Quero ainda que em cada coisa julgueis a vontade de Deus, como disse acima, para que nem o desgosto, nem a murmuração, vos coloquem contra vossos irmãos.

Assim também não quero menos que a pronta obediência brilhe totalmente em vós. Não em parte, nem pela metade, mas completamente, de tal modo que em coisa alguma recalcitreis à vontade da Ordem nem de vosso prelado, tornando-vos espelho da observância e dos costumes da Ordem, estudando como observá-los até a morte, desprezando e tendo por vil a vós mesmos, matando a própria vontade e mortificando o corpo com aquela mortificação que estabelecida pela Ordem.

Semelhantemente, quero que caritativamente vos esforceis por suportar com paciência os costumes perversos e as palavras malévolas e ultrajantes, as quais às vezes, ou por ilusão do demônio, ou pela própria fragilidade, ou ainda se fossem verdadeiras, vos parecessem intoleráveis. Deste modo guardareis as palavras de Cristo que diz que o Reino dos Céus é daqueles que fazem força a si mesmo com violência.

Quanto à memória, quero que se encha com o sangue de Cristo crucificado, com os benefícios de Deus, e da lembrança da morte, para que cresçais no amor em tanto temor e fome do tempo, olhando a tudo isto com os olhos do intelecto, com a luz da santíssima fé, para que a vontade corra prontamente, sem nenhum laço de amor desordenado que poderíeis ter com qualquer coisa que não seja Deus.

Além disso quero que quando o demônio invisível, ou visível, ou a frágil carne, oferecessem batalha ou rebelião ao espírito acerca de qualquer coisa, vós o manifesteis abrindo o vosso coração ao Prior, se lhe é possível, e que lhe possas falar.

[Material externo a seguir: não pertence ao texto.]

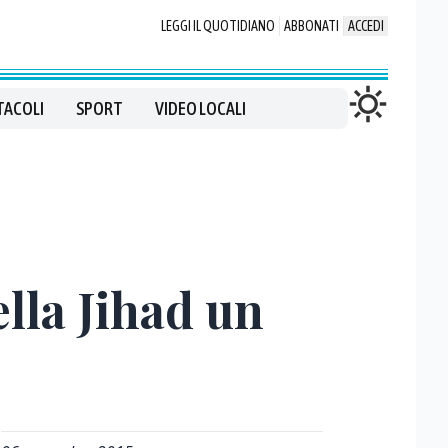
LEGGI IL QUOTIDIANO
ABBONATI
ACCEDI
TACOLI
SPORT
VIDEO LOCALI
ella Jihad un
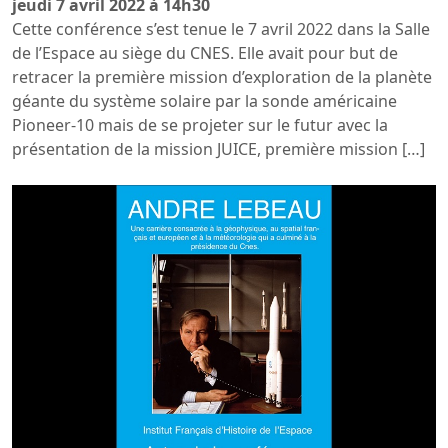
jeudi 7 avril 2022 à 14h30
Cette conférence s’est tenue le 7 avril 2022 dans la Salle
de l’Espace au siège du CNES. Elle avait pour but de
retracer la première mission d’exploration de la planète
géante du système solaire par la sonde américaine
Pioneer-10 mais de se projeter sur le futur avec la
présentation de la mission JUICE, première mission […]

E se isto não for possível, a algum outro em quem sentísseis a mente mais disposta a manifestá-lo, e que vejais que seja mais capaz de dar remédio.

Quero ainda que observeis que o movimento da ira não se estenda à língua, gritando palavras feias e desprazerosas, as quais dão escândalo e perturbação, com o que a repreensão e o ódio se voltariam contra vós mesmos.

Estas são aquelas coisas as quais Deus e a perfeição que escolhestes vos exigem e que eu, indigna e miserável mãe vossa, ocasião de mal e não de qualquer bem, desejo ver em vossa alma.

Rogo-vos, portanto, e insisto da parte de Cristo crucificado, que estudeis como oferecer-vos até a morte para que sejais a minha glória, e vós recebais a coroa da bem aventurança pela longa perseverança, a qual é a única que é coroada.

Mais não vos digo. Fazei de modo que eu não tenha que chorar, e que eu não possa reclamar de vós diante de Deus, o qual vos dê na vida presente a sua divina graça, e na outra a eterna glória.